A tantalizing season for theatergoers has arrived
A total of 44 plays will be staged during the festival that runs through May 12. They will be held at six theaters in Daehangno, central Seoul, including Arko Arts Theater, Daehangno Arts Theater and Art Space Seoul.
Launched in 1979 and held every spring, the Seoul Theater Festival is a reflection of Korean society, staging works inspired by contemporary social issues.
Several shows continue the tradition this year, including “The Seven Neighborhood Like Warm Sisters” by Theater Yeonwoo. The play sheds light on the lives of prostitutes living nearby a U.S. military base in Pyeongtaek, Gyeonggi.
One of the women, Sun-yeong, reveals her story to Ha-na, a student who is working on a doctoral dissertation about Korean women in military towns. There, Ha-na also meets Sunny, a Philippine prostitute, and Sang-cheol, a Korean activist fighting for withdrawal of U.S. forces.
“The Human Cannonball Show” by Spear is about school violence. Lee Jin-ho, a god-like character at high school, bullies his classmates, but his status goes into free-fall after other students discover that he is the son of a cobbler.
“A Trauma Repairman” by Masterpiece Cornfield centers on another teenager, Wu-je, whose special healing talent transforms him from a loner to the most popular boy at school.
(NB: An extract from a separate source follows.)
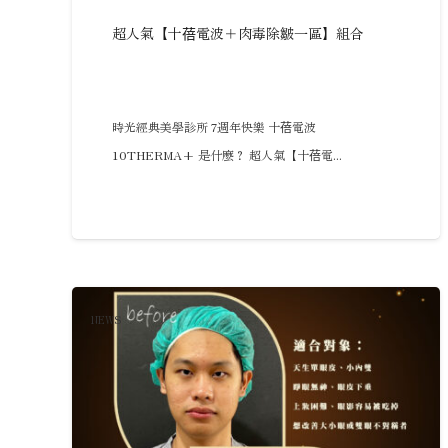
超人氣【十蓓電波＋肉毒除皺一區】組合
時光經典美學診所 7週年快樂 十蓓電波
10THERMA+ 是什麼？ 超人氣【十蓓電...
NEWS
He gets into the minds of other people and helps them find their happiest memories. But the potential happy ending fades away as his friend, Seung-wu, suggests mass-producing his talent to heal the whole world.
Also on the schedule is “Future Stealer,” a play by Analog and Digital Theater that deals with the nightmarish downsides of having children, even in the era of a low national birthrate.
Some of the scheduled performances draw from well-known plays.
“Rock ’n’ Roll Macbeth” by A Paper Vessel is a playful adaptation of the Shakespearean tragedy. All the “Macbeth” characters get bored after an endless wait for readers to open the play and jump out of the book to create a different version with rock ’n’ roll numbers.
Another work to draw from the same Shakespearean play is “Media Complex” by Huam. It is about a journalist named Macbeth whose scoop about an international conflict in the Middle East sends him up the corporate ladder at his broadcasting company. But his morals go in the opposite direction as he plans to murder the president of the company and take his position.
The festival will also feature a special monologue event from May 1 to 5. In “Monostry,” 43 veteran actors will stage monologues from plays in which they have previously performed.
“Theater is a beacon of hope for this age,” said Park Jang-ryul, president of the Seoul Theater Association.
“In step with current trends that show culture as national power, we hope that this will no longer be a festival for theater people but for all of Seoul.”
The association said it will donate 3 percent of its proceeds to nonprofit social organizations.
During the festival, Korean and Japanese performers will also host charity markets simultaneously in Seoul and Tokyo on May 5.